Any time an individual is planning a race, they must make certain they stay healthy by having a good training strategy that will certainly prepare them for this big event. Reading running tips and running race reviews gotten from internet sites can be very useful for them because they will be capable of correcting mistakes that would have possibly been made during the marathon. Some samples of tips for the marathons have been listed in this article.

The diet is probably the most important thing that must be considered when preparing for an upcoming marathon. Racing for around an hour can make the body burn from five hundred to even a thousand or more calories. This is why all runners are advised to make sure they have enough nutrients in their body to sustain them in the race. They should make sure that their meals have carbohydrates, water and also proteins.

The equipment used during the marathon also plays a great part in determining the performance of the runner. For instance, they must have good quality and supportive shoes and light clothes for the marathon. It is advisable that they wear clothes that are made of anti-friction material especially in the thigh and chest areas. The clothes should have seams that will not make them uncomfortable.

There are some essential things that every racer must make sure they carry to the location of the competition.

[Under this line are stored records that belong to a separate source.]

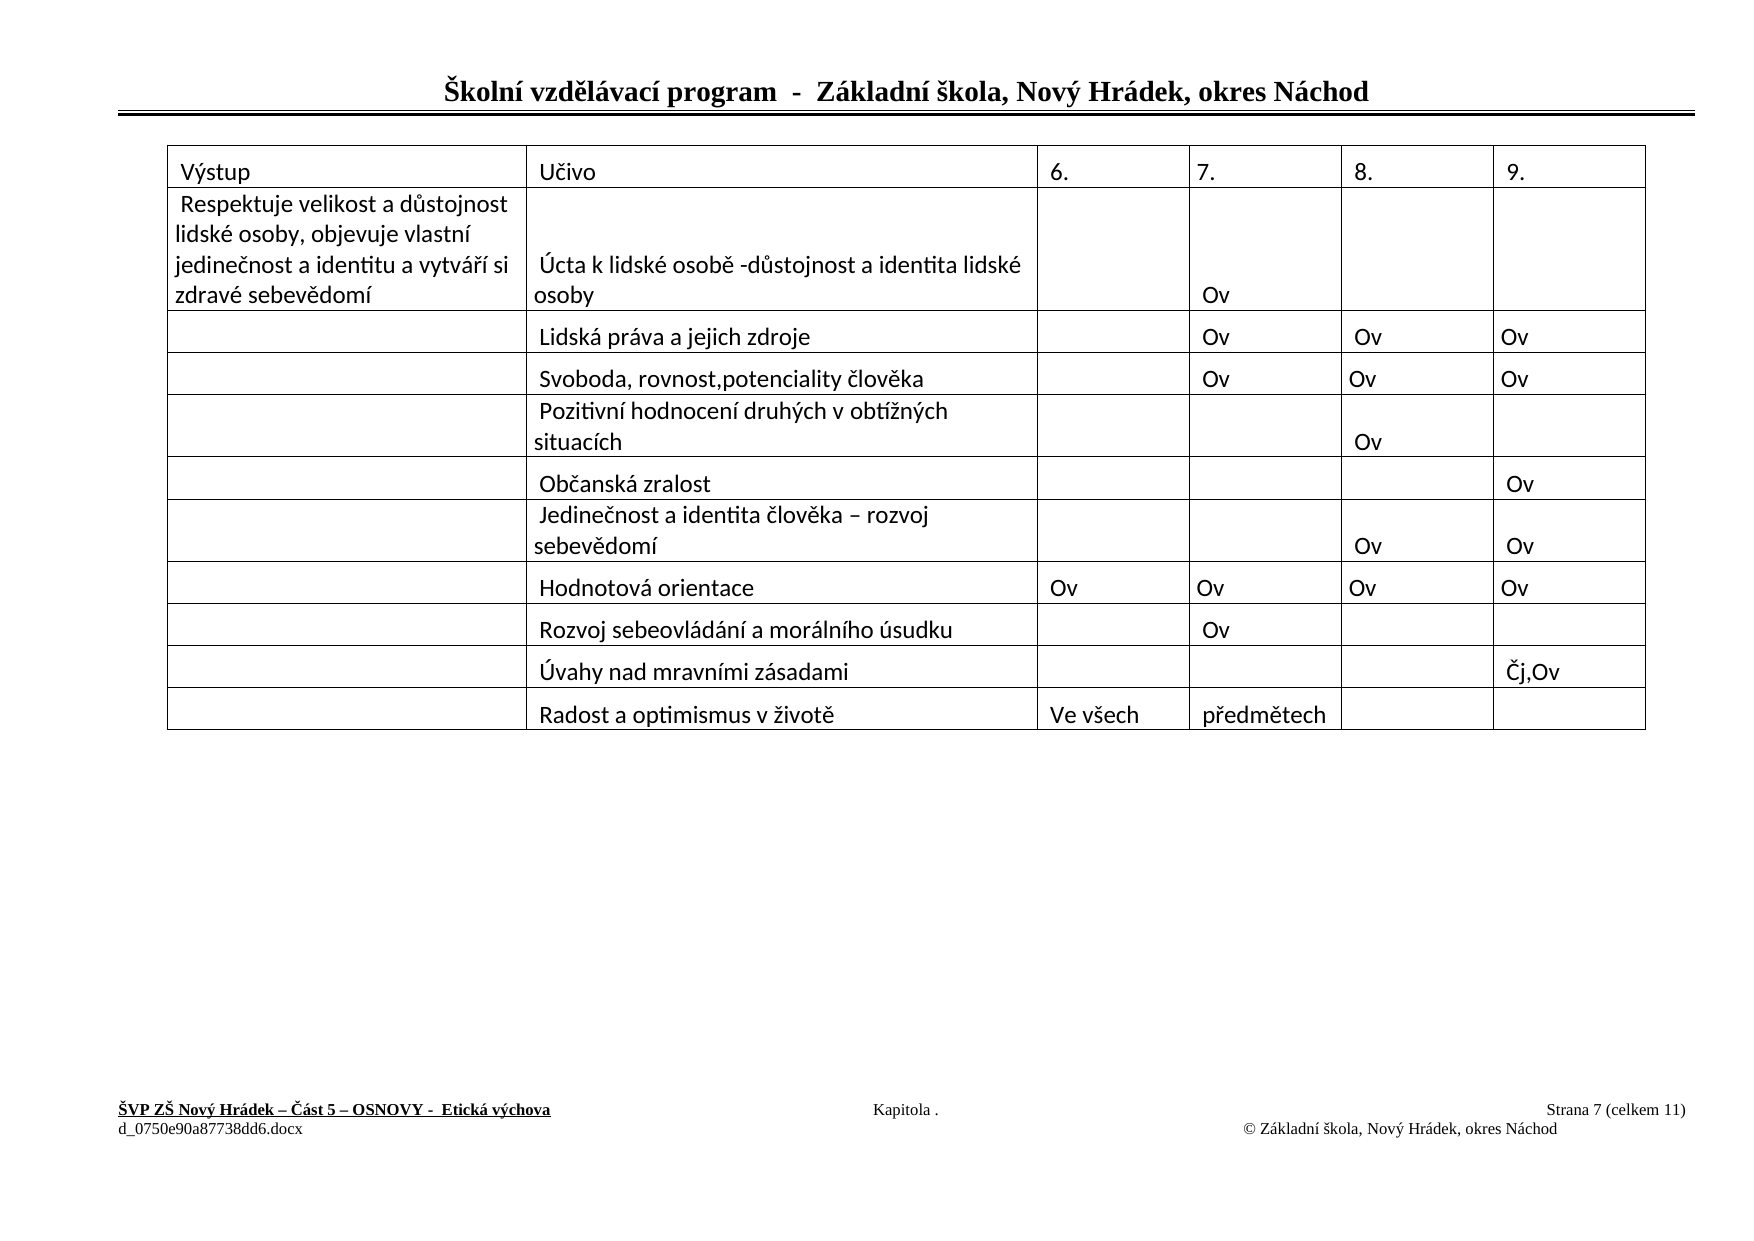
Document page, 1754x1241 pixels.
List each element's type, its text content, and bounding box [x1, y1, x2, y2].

table_cell [1342, 188, 1493, 310]
table_cell [1038, 646, 1189, 687]
table_cell [1038, 604, 1189, 645]
table_cell Ov [1494, 562, 1645, 603]
table_cell [1038, 395, 1189, 456]
table_cell [1190, 395, 1341, 456]
table_cell Svoboda, rovnost,potenciality člověka [527, 353, 1037, 394]
table_cell Ov [1190, 353, 1341, 394]
table_cell [168, 688, 526, 729]
table_cell [1190, 500, 1341, 561]
table_cell Lidská práva a jejich zdroje [527, 311, 1037, 352]
table_cell Ov [1342, 562, 1493, 603]
table_cell Ov [1494, 500, 1645, 561]
table_cell Občanská zralost [527, 457, 1037, 498]
table_cell Čj,Ov [1494, 646, 1645, 687]
table_cell [1494, 688, 1645, 729]
table_cell [168, 646, 526, 687]
table_cell [1494, 395, 1645, 456]
table_header Výstup [168, 146, 526, 187]
table_cell [1494, 188, 1645, 310]
table_cell [1342, 688, 1493, 729]
table_cell Úcta k lidské osobě -důstojnost a identita lidské osoby [527, 188, 1037, 310]
table_cell [1038, 188, 1189, 310]
table_cell [1190, 457, 1341, 498]
table_cell [1342, 457, 1493, 498]
table_cell Hodnotová orientace [527, 562, 1037, 603]
table_header 9. [1494, 146, 1645, 187]
table_cell [1342, 604, 1493, 645]
table_cell Pozitivní hodnocení druhých v obtížných situacích [527, 395, 1037, 456]
table_cell Ov [1038, 562, 1189, 603]
table_cell Jedinečnost a identita člověka – rozvoj sebevědomí [527, 500, 1037, 561]
table_cell Rozvoj sebeovládání a morálního úsudku [527, 604, 1037, 645]
table_header 6. [1038, 146, 1189, 187]
table_cell [1038, 457, 1189, 498]
table_cell Ov [1190, 562, 1341, 603]
table_cell Ov [1342, 500, 1493, 561]
table_cell Ov [1494, 457, 1645, 498]
table_header Učivo [527, 146, 1037, 187]
table_cell Ov [1342, 395, 1493, 456]
table_cell [168, 604, 526, 645]
table_cell Ve všech [1038, 688, 1189, 729]
table_header 7. [1190, 146, 1341, 187]
table_cell Ov [1190, 604, 1341, 645]
table_cell [1494, 604, 1645, 645]
table_cell Ov [1342, 311, 1493, 352]
table_header 8. [1342, 146, 1493, 187]
table_cell [168, 353, 526, 394]
table_cell [168, 562, 526, 603]
table_cell [168, 395, 526, 456]
table_cell [1038, 500, 1189, 561]
table_cell Úvahy nad mravními zásadami [527, 646, 1037, 687]
table_cell předmětech [1190, 688, 1341, 729]
table_cell [168, 457, 526, 498]
table_cell [1038, 311, 1189, 352]
table_cell [1342, 646, 1493, 687]
table_cell Ov [1342, 353, 1493, 394]
table_cell [1038, 353, 1189, 394]
table_cell [168, 311, 526, 352]
table_cell Ov [1494, 311, 1645, 352]
table_cell Radost a optimismus v životě [527, 688, 1037, 729]
table_cell Ov [1190, 188, 1341, 310]
table_cell Ov [1494, 353, 1645, 394]
table_cell [168, 500, 526, 561]
table_cell [1190, 646, 1341, 687]
table_cell Respektuje velikost a důstojnost lidské osoby, objevuje vlastní jedinečnost a identitu a vytváří si zdravé sebevědomí [168, 188, 526, 310]
table_cell Ov [1190, 311, 1341, 352]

For instance, bandages must never be forgotten. They are very important because sometimes people get injured or they develop blisters hence the bandages are useful. A first aid kit should also be part and parcel of the things they carry to the race.

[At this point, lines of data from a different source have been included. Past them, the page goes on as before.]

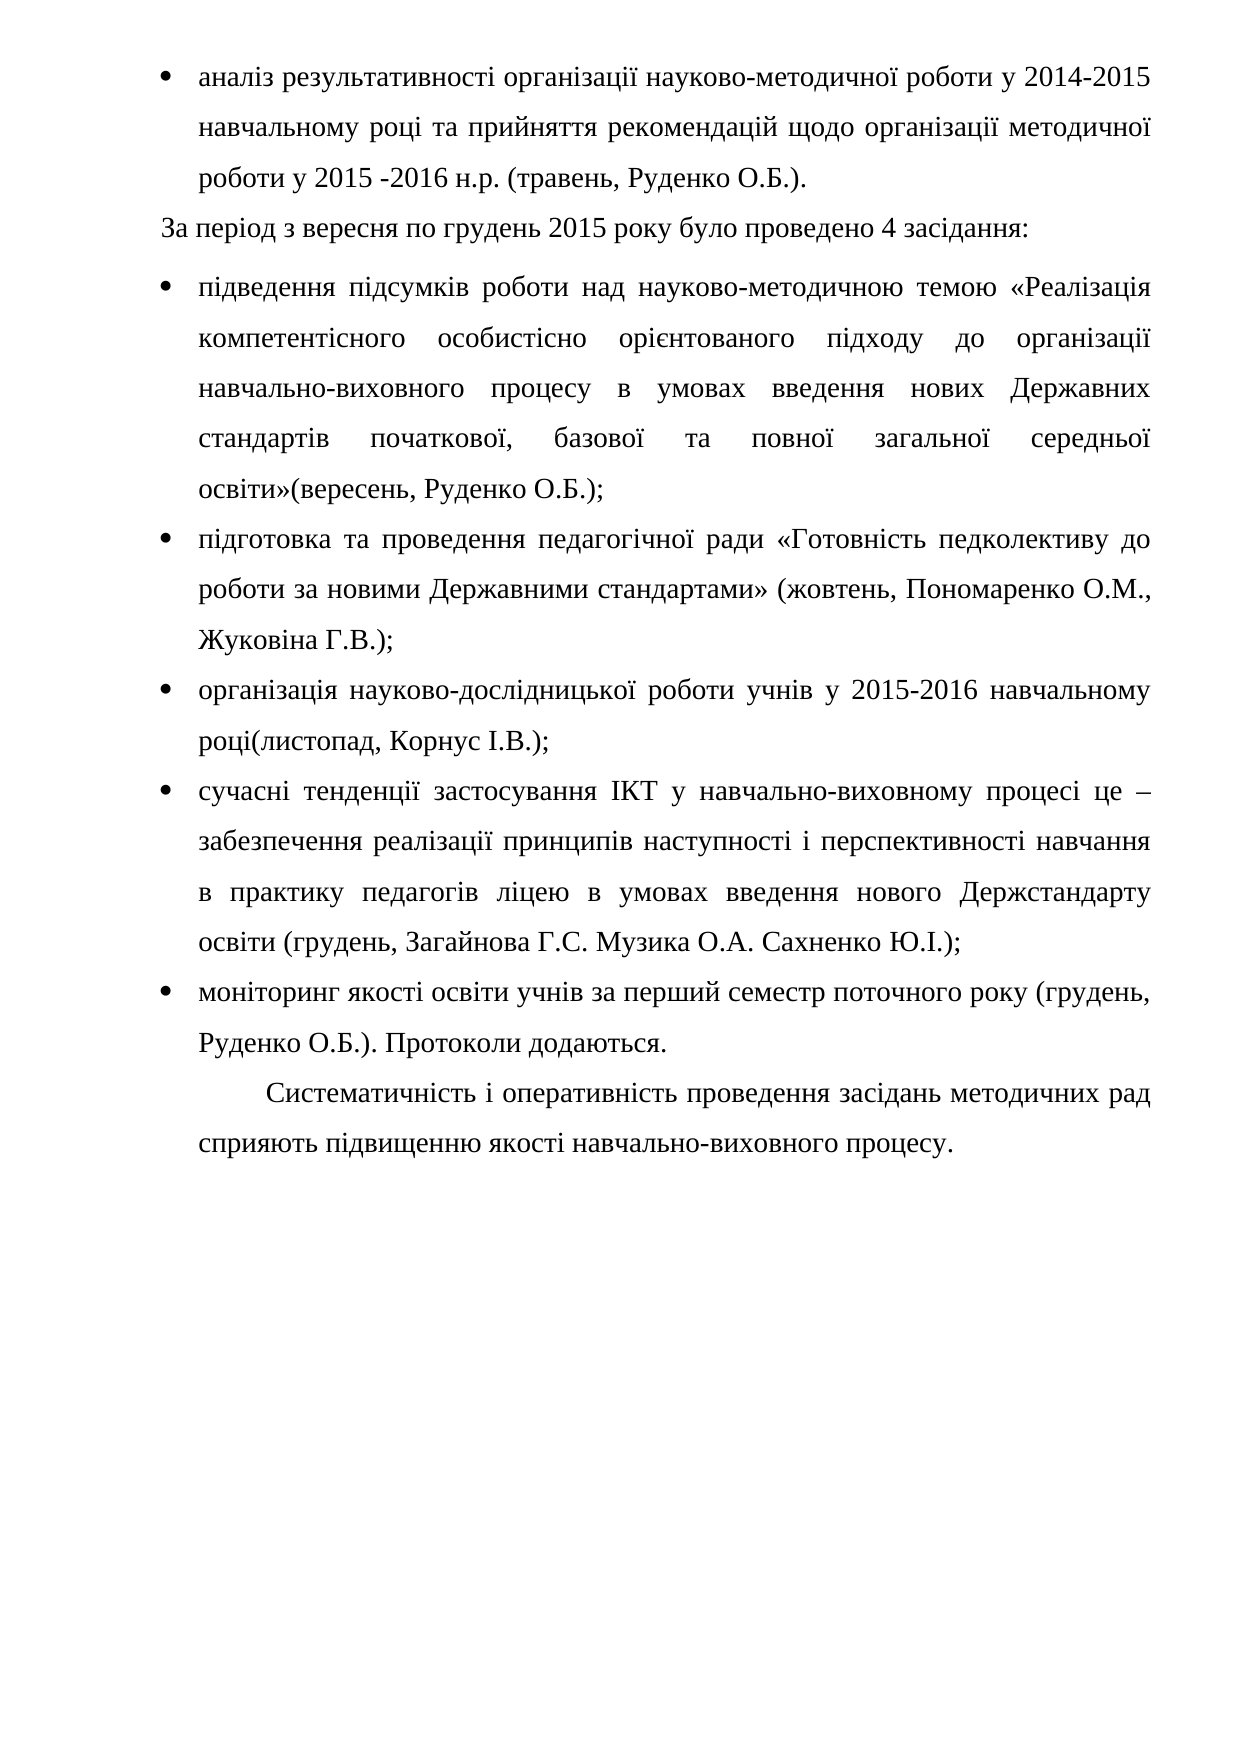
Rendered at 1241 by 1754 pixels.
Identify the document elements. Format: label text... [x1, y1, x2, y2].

list аналіз результативності організації науково-методичної роботи у 2014-2015 навчальному році та прийняття рекомендацій щодо організації методичної роботи у 2015 -2016 н.р. (травень, Руденко О.Б.). [161, 59, 1152, 193]
list моніторинг якості освіти учнів за перший семестр поточного року (грудень, Руденко О.Б.). Протоколи додаються. [161, 974, 1152, 1058]
list Систематичність і оперативність проведення засідань методичних рад сприяють підвищенню якості навчально-виховного процесу. [198, 1075, 1152, 1159]
list підготовка та проведення педагогічної ради «Готовність педколективу до роботи за новими Державними стандартами» (жовтень, Пономаренко О.М., Жуковіна Г.В.); [161, 521, 1152, 655]
text За період з вересня по грудень 2015 року було проведено 4 засідання: [161, 210, 1152, 244]
list сучасні тенденції застосування ІКТ у навчально-виховному процесі це –забезпечення реалізації принципів наступності і перспективності навчання в практику педагогів ліцею в умовах введення нового Держстандарту освіти (грудень, Загайнова Г.С. Музика О.А. Сахненко Ю.І.); [161, 773, 1152, 957]
list організація науково-дослідницької роботи учнів у 2015-2016 навчальному році(листопад, Корнус І.В.); [161, 672, 1152, 756]
list підведення підсумків роботи над науково-методичною темою «Реалізація компетентісного особистісно орієнтованого підходу до організації навчально-виховного процесу в умовах введення нових Державних стандартів початкової, базової та повної загальної середньої освіти»(вересень, Руденко О.Б.); [161, 269, 1152, 504]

It is important for runners to stay warm before the run. It is important for the muscles to stay warm and this can be achieved by wearing warm clothes or bringing a throw-in blanket to the start line. This can also be done by doing warm up exercises at least 30 minutes before the main competition. The runner can run the first mile of the race as their warm up.

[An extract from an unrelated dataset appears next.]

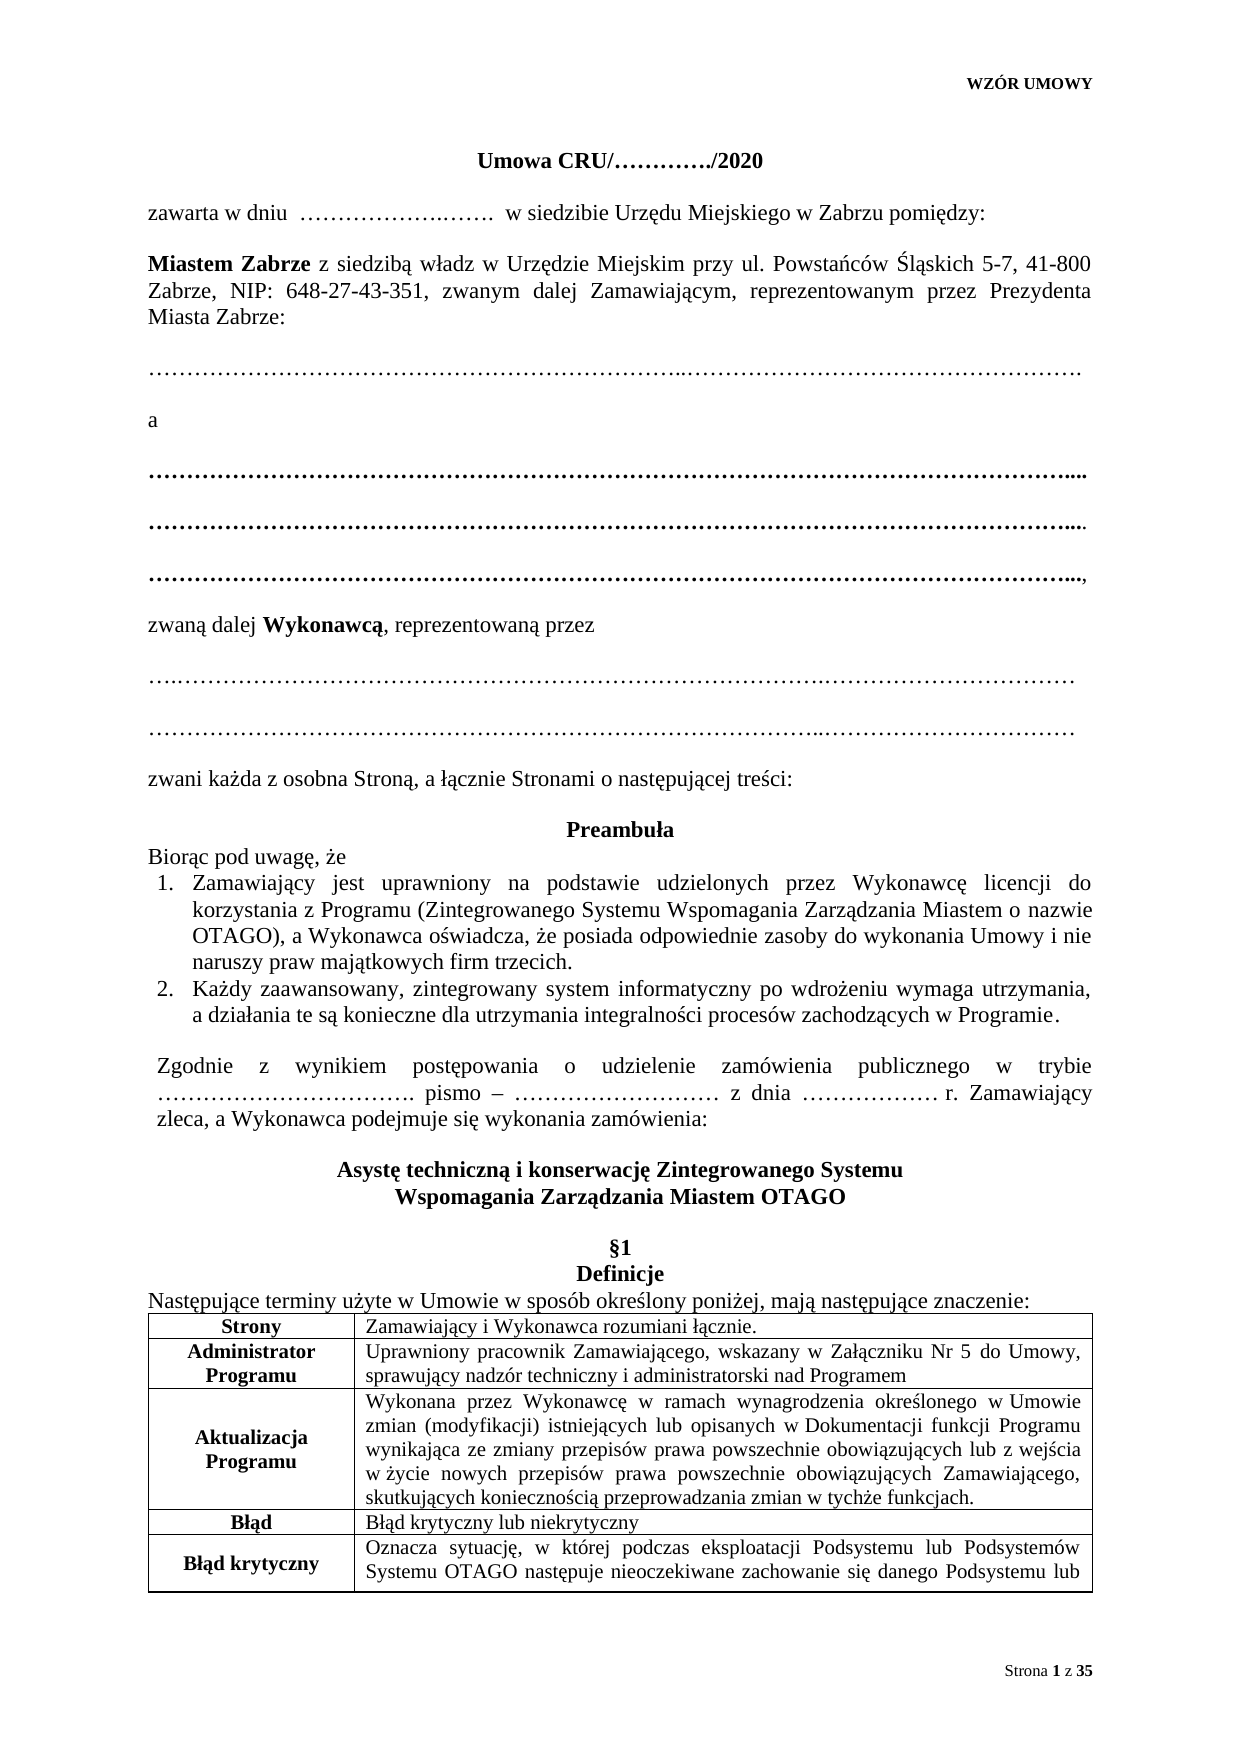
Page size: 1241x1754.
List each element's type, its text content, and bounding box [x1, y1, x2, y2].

There are also various guidelines that each runner must apply when the run is beginning. First, they must ensure that they have created a racing strategy for the speeds they wish to utilize in the run. For example, some racers prefer beginning with a low velocity and adding it while they move to the finishing line. A distance and speed monitor may be worn to ensure the plan is upheld.

It is also advisable for them to have a lot of fluids since they will sweat a lot and this will dehydrate their bodies. The water they take must however have electrolytes because the water that does not have electrolytes can harm the muscles. They should drink water at every water spot even if they do not feel thirsty.

To be successful during the race, one should keep a positive outlook and maintain their strategy instead of adopting what their competitors are doing. After reaching the finishing line, the racer is advised to keep moving and not stop precisely at the finish line. So as to restore the muscles, the racer can soak their legs in cold water.